John Nathan-Turner (producer) Aug 12 1947 to May 1 2002 (liver failure)
Doctor Who credits
Floor assistant: The Space Pirates (1969, uncredited)
Assistant floor manager: The Ambassadors of Death (1970, uncredited), Colony in Space (1971, uncredited)
Production unit manager: Horror of Fang Rock, The Invisible Enemy, Image of the Fendahl, The Sun Makers, Underworld, The Invasion of Time, The Ribos Operation, The Pirate Planet, The Stones of Blood, The Androids of Tara, The Power of Kroll, The Armageddon Factor, Destiny of the Daleks, City of Death, The Creature from the Pit, Nightmare of Eden, The Horns of Nimon, Shada (unbroadcast) (1977-80)
Produced: The Leisure Hive, Meglos, Full Circle, State of Decay, Warriors' Gate, The Keeper of Traken, Logopolis, K-9 & Company, Castrovalva, Four to Doomsday, Kinda, The Visitation, Black Orchid, Earthshock, Time-Flight, Arc of Infinity, Snakedance, Mawdryn Undead, Terminus, Enlightenment, The King's Demons, The Five Doctors, Warriors of the Deep, The Awakening, Frontios, Resurrection of the Daleks, Planet of Fire, The Caves of Androzani, The Twin Dilemma, Attack of the Cybermen, Vengeance on Varos, The Mark of the Rani, The Two Doctors, Timelash, Revelation of the Daleks, The Trial of a Time Lord, Time and the Rani, Paradise Towers, Delta and the Bannermen, Dragonfire, Remembrance of the Daleks, The Happiness Patrol, Silver Nemesis, The Greatest Show in the Galaxy, Battlefield, Ghost Light, The Curse of Fenric, Survival (1980-89), plus Dimensions in Time (1993)

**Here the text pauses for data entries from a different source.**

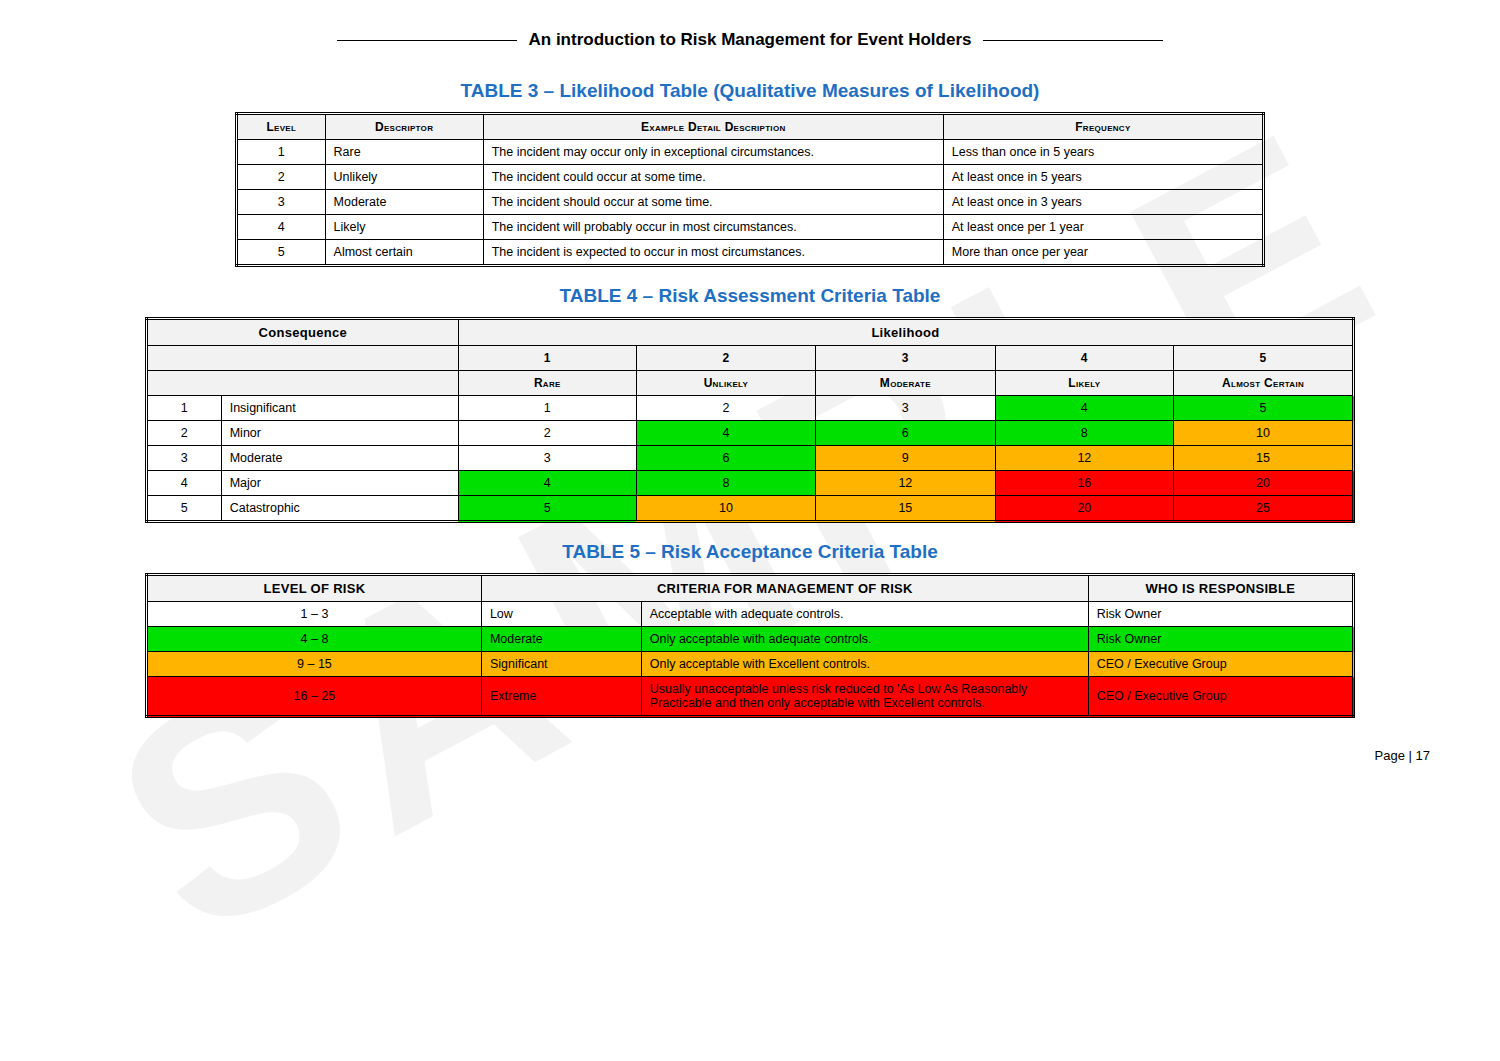SAMPLE
An introduction to Risk Management for Event Holders
TABLE 3 – Likelihood Table (Qualitative Measures of Likelihood)
| Level | Descriptor | Example Detail Description | Frequency |
| --- | --- | --- | --- |
| 1 | Rare | The incident may occur only in exceptional circumstances. | Less than once in 5 years |
| 2 | Unlikely | The incident could occur at some time. | At least once in 5 years |
| 3 | Moderate | The incident should occur at some time. | At least once in 3 years |
| 4 | Likely | The incident will probably occur in most circumstances. | At least once per 1 year |
| 5 | Almost certain | The incident is expected to occur in most circumstances. | More than once per year |
TABLE 4 – Risk Assessment Criteria Table
| Consequence | Likelihood |
| --- | --- |
| | 1 | 2 | 3 | 4 | 5 |
| | Rare | Unlikely | Moderate | Likely | Almost Certain |
| 1 | Insignificant | 1 | 2 | 3 | 4 | 5 |
| 2 | Minor | 2 | 4 | 6 | 8 | 10 |
| 3 | Moderate | 3 | 6 | 9 | 12 | 15 |
| 4 | Major | 4 | 8 | 12 | 16 | 20 |
| 5 | Catastrophic | 5 | 10 | 15 | 20 | 25 |
TABLE 5 – Risk Acceptance Criteria Table
| LEVEL OF RISK | CRITERIA FOR MANAGEMENT OF RISK | WHO IS RESPONSIBLE |
| --- | --- | --- |
| 1 – 3 | Low | Acceptable with adequate controls. | Risk Owner |
| 4 – 8 | Moderate | Only acceptable with adequate controls. | Risk Owner |
| 9 – 15 | Significant | Only acceptable with Excellent controls. | CEO / Executive Group |
| 16 – 25 | Extreme | Usually unacceptable unless risk reduced to 'As Low As Reasonably Practicable and then only acceptable with Excellent controls. | CEO / Executive Group |
Page | 17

Wrote: Dimensions in Time (1993)
Career highlights
John started out as an assistant floor manager on Doctor Who, and also worked as a production assistant on programmes such as The Pallisers (1974), Barlow (1975) and How Green Was My Valley (1975-76). He soon graduated to become production unit manager on Doctor Who, as well as on series such as All Creatures Great and Small (1978-80) and Flesh and Blood (1980). After Doctor Who was taken off air in 1989, John maintained his links to the series by producing a number of special video releases, such as The Years Tapes which included various single episodes from partly lost 1960s stories, as well as the 1992 release of Shada.
Facts
John's long-time partner was Gary Downie, who acted as production manager on some of the 1980s serials. In the 2013 book The Life and Scandalous Times of John Nathan-Turner, author Richard Marson alleges that John and partner Gary "preyed" sexually on young male teenage Doctor Who fans. The gay age of consent in the 1980s was 21.

Andrew Cartmel (script editor) Born 1958
Doctor Who credits
Script edited: Time and the Rani, Paradise Towers, Delta and the Bannermen, Dragonfire, Remembrance of the Daleks, The Happiness Patrol, Silver Nemesis, The Greatest Show in the Galaxy, Battlefield, Ghost Light, The Curse of Fenric, Survival (1987-89)
Career highlights
Andrew's other TV work includes script editing Casualty (1990) and Dark Knight (2001), after which he left the industry to work on several computing magazines. He has also written comic strips for Doctor Who Magazine (1990-93) and Judge Dredd Megazine (1995), as well as four Doctor Who novels (1992-2005) and four audios (2000/11).